Help Appreciated With RC Servo Control Circuit

[Russell Hayes]

Hi Guys,
This is my first post here although I have been lurking around here and other electronics forums for a while now.

I am in the middle of a small project to build a simple wired control device to remotely control the focus ring of a camera lens and need a little help. The device consists of a hand held box with a ‘control knob/wheel’ that, when rotated, proportionally drives a standard RC servo with a gear attached. The gear then engages to another gear fixed to the lenses focus ring, thus, focus can be controlled remotely. There are similar commercial products available like the images below:

**broken link removed****broken link removed**

The heart of the device is a small commercially available servo controller, which comes shipped with a 10K potentiometer. The servo is connected to this controller; also 4x AA batteries are connected to power the system.


3 wires from the controller are then connected to the 10k potentiometer and, as the pot is rotated, the servo turns proportionally and in a linear fashion to the control knob pot. So far so good! Below shows how this is wired up:

**broken link removed**


The servo can rotate 180 degrees. When the main control knob is turned fully left, the servo is at 0 degrees. When the main control knob is turned fully right, the servo is at 180 degrees. Perfect!


Now, my goal (and where I’ve hit a hurdle) is to add two ‘end point limiters’ into the mix. By this I mean 2 extra control knobs/potentiometers, which reduce the travel of each end of the servo. So when these ‘limiters’ are both set to ‘full’ the servo rotates its full 180 degree travel when the ‘main knob/wheel’ is rotated from end to end.


If the ‘left limiter’ is turned, the servo only travels from 0 degrees to 100 degrees (depending on setting), from example. Or, if the ‘right limiter’ is turned, the servo only travels from 80 degrees to 180 degrees, from example. If both are turned, the servo only travels between 80 to 100 degrees, for example.


I have tried a simple wiring of 3 potentiometers, like below:

**broken link removed**


This works but the problem is that the servo no longer turns proportionally to the control knob. When the knob is turned, it starts slow and then accelerates as the pot is turned. It is not linear to the control knob.

Does anyone know why this would be or how to solve it so that the servo rotates proportionally and in a linear fashion to the control knob pot?

 

[erikl]

Did you already try to exchange the yellow and the red (currently: left - guess you're a sailor, aren't you? ;-) ) wires at the Servo Controller? And perhaps the left & right potentiometers should have lower values, say 5kΩ. Presumably brigding both 10kΩ pots with a 10kΩ resistor would suffice. Guessing, just give it a try!

 

[Russell Hayes]

Hi,

Ok, I wired it up like how I think you mean:

**broken link removed**

What happens now is, that the left limiter is working as an 'additive' regardless of the position of the 'main knob'. The right limiter has no effect what so ever.

**To-do list**:
(1) In the servo control thread, what potentiometer comes shipped with the servo controller?
(2) Reproduce the rows beginning at the line that contains "collection date: 1894-04-09" and stopping after the last line of the rows, both ends included.
The servo control thread and the rows after it come from unrelated sources.

**Records supplied**:
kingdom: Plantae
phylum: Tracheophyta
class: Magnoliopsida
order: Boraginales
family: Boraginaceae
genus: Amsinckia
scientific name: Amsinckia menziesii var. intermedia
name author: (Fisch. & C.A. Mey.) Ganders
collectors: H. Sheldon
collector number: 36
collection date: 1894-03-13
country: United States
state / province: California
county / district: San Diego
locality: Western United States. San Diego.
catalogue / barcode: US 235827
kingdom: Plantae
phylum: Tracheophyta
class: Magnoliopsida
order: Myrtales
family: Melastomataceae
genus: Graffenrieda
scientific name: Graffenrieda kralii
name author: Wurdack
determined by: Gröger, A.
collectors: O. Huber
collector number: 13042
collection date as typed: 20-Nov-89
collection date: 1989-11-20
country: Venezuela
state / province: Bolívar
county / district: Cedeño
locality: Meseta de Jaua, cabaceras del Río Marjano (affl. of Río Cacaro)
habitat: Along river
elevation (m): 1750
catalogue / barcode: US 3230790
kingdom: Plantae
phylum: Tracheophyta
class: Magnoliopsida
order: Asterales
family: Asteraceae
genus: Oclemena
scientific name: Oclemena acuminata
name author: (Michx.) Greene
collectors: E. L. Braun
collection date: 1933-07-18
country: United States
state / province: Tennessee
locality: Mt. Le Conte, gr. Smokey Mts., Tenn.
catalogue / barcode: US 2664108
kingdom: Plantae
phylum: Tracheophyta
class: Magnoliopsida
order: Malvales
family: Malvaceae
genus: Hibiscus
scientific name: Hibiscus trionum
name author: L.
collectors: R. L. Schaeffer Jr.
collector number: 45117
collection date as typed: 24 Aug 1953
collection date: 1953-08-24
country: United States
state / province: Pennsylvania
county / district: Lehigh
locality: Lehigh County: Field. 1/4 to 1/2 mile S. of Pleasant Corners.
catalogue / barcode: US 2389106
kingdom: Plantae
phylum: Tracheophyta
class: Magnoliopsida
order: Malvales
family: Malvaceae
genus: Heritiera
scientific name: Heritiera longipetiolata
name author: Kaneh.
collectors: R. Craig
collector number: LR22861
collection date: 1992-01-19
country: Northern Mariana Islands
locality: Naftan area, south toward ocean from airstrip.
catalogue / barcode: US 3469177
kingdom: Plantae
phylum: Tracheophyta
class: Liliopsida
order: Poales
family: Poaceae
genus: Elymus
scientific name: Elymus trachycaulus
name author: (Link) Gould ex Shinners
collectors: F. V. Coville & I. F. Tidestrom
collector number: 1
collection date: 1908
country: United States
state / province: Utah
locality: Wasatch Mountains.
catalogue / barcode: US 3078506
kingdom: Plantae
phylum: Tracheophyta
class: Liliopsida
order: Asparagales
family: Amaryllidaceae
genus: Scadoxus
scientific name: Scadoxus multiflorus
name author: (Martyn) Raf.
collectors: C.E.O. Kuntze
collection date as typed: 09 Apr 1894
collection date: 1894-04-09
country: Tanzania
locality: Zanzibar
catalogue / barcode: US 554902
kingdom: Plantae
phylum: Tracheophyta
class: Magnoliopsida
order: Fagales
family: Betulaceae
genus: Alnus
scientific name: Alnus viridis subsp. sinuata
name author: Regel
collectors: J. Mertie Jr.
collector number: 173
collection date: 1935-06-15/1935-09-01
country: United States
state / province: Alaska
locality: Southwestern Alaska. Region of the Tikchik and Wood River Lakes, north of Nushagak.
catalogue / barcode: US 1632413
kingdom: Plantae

**Complete answers**:
(1) A 10K potentiometer.

(2)
collection date: 1894-04-09
country: Tanzania
locality: Zanzibar
catalogue / barcode: US 554902
kingdom: Plantae
phylum: Tracheophyta
class: Magnoliopsida
order: Fagales
family: Betulaceae
genus: Alnus
scientific name: Alnus viridis subsp. sinuata
name author: Regel
collectors: J. Mertie Jr.
collector number: 173
collection date: 1935-06-15/1935-09-01
country: United States
state / province: Alaska
locality: Southwestern Alaska. Region of the Tikchik and Wood River Lakes, north of Nushagak.
catalogue / barcode: US 1632413
kingdom: Plantae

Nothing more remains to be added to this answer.